YOUR OBJECTIVE >>
Look through the material beneath and copy each line with the word "scelto".

RECORDS SHOWN >>
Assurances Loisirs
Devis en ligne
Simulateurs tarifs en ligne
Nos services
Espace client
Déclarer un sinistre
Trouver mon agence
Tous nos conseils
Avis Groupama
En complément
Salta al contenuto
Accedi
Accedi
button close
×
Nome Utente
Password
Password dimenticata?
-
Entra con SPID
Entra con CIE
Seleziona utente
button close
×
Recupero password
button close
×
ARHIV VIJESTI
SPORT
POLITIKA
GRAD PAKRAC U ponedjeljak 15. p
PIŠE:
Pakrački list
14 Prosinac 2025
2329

---

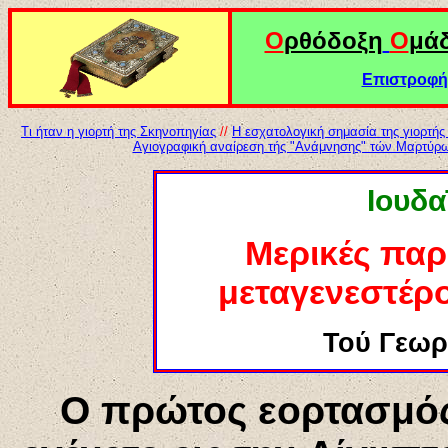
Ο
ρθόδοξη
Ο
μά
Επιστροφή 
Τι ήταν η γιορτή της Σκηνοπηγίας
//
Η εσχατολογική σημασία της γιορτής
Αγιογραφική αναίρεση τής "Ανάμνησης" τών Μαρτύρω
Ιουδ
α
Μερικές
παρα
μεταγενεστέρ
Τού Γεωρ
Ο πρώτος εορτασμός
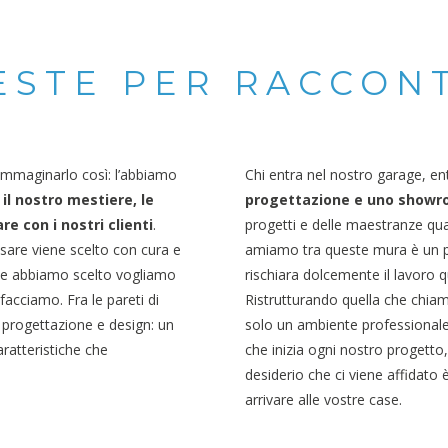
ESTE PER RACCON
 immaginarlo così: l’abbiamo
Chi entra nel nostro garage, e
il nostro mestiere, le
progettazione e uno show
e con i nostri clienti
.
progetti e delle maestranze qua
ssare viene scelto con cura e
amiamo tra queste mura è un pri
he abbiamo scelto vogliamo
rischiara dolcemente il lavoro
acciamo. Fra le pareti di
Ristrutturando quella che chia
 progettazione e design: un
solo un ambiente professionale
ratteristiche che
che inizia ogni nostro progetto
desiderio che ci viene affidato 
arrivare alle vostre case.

SOLUTION TO THE EXERCISE >>
ssare viene scelto con cura e
he abbiamo scelto vogliamo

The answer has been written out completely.